**** Exercise text

Metamorphic Testing by Hillel Wayne
gives great examples of the technique and links some academic papers, if you're
into that. Unfortunately, it does not link Cross-Branch Testing,
also by Hillel Wayne, about a method that could be considered snapshot testing,
model-based testing, property testing and metamorphic testing all at once! In
short, the idea consists in using another git branch as a model and checking the
property thing(X) == thing_from_another_branch(X)
. Kind of like a snapshot!
Weird Tests#
Surely this can't be the only term used for these kinds of tests, but Use weird tests to capture tacit knowledge uses it and so will I.
Weird tests test things you wish were true in your codebase, but are not enforced by any other tooling. matklad explains it better than I could in Basic Things -- Not Rocket Science Rule:
Maintain a well-defined set of automated checks that pass on the main branch at all times. If you don’t want large blobs in git repository, write a test rejecting large git objects and run that right before updating the main branch. No merge commits on feature branches? Write a test which fails with a pageful of Git self-help if one is detected. Want to wrap .md at 80 columns? Write a test :)
It is perhaps worth you while to re-read the original post: https://graydon2.dreamwidth.org/1597.html
This mindset of monotonically growing set of properties that are true about the codebase is incredibly powerful. You start seeing code as temporary, fluid thing that can always be changed relatively cheaply, and the accumulated set of automated tests as the real value of the project.
Note: matklad calls "weird tests" the "not rocket science rule", but I don't get the impression these are the same things from the original NRSR post? I'll continue calling them weird tests :)
These are a great way of "documenting" processes and standards in a given project! It helps both new team members and veterans that may have forgotten a thing or two.
As a side note, I think running linters and format-checkers could be considered "weird tests" as well. These are standard practice, why not make your own lints as well?
Formal Methods#
So you like property testing, but worry that the random test cases might miss something? Why not mathematically prove those properties instead, then? Formal methods allow us to verify properties for all inputs, without actually running the program! A lot of effort has been put into making this kind of technique more mainstream, but it hasn't really catched on, unfortunately.
One way of writing these proofs is with languages that implement
dependent typing, like Coq, Agda, Idris and Kind.
Types in these languages can encode proofs, so in some cases you don't even need
to write a test, instead choosing to return a type that proves the test would
pass (if it doesn't pass, it doesn't compile!). A big barrier to entry for
dependent typing is that you need to use these very specific languages to get
the benefit, you can't just go get
a "dependent types library" to start using
it in a Go application that already exists, you have to write that application
from scratch in Agda or something. Kind1 actually compiled
to JS, so you could make it work for some real-life applications, but this seems
to not be the case in the current version of Kind. I guess Kind compiles to C,
so you should be able to embed it in other stuff, but few people bother.
Another kind of formal method are SMT Solvers, such as the Z3 Theorem Prover, used by Dafny. In Dafny, you can specify preconditions, postconditions, loop invariants and more, then given enough information the compiler will automatically prove the constraints for you, or give a counter-example. I haven't used SMT solvers myself, so I can't say much here, but I think the overall idea is pretty cool. Again, though, the code you want to prove needs to be written in Dafny if you want to prove things with it, even if it does compile to a bunch of languages (currently C#, Go, Python, Java and JavaScript).

********
**** Supplied records

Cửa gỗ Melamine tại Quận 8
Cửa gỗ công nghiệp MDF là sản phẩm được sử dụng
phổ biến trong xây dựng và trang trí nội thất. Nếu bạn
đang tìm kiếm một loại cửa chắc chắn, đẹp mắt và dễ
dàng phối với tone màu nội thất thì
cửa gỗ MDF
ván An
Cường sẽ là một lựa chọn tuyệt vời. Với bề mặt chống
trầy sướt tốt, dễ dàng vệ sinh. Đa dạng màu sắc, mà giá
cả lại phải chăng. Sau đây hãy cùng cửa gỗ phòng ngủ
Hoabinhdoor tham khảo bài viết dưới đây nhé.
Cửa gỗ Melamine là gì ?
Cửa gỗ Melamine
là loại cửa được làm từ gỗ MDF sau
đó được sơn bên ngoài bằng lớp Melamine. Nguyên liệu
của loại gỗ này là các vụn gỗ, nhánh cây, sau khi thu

********

--- What is expected ---
In the text on testing techniques, which languages does Dafny currently compile to?

--- Written answer ---
C#, Go, Python, Java and JavaScript.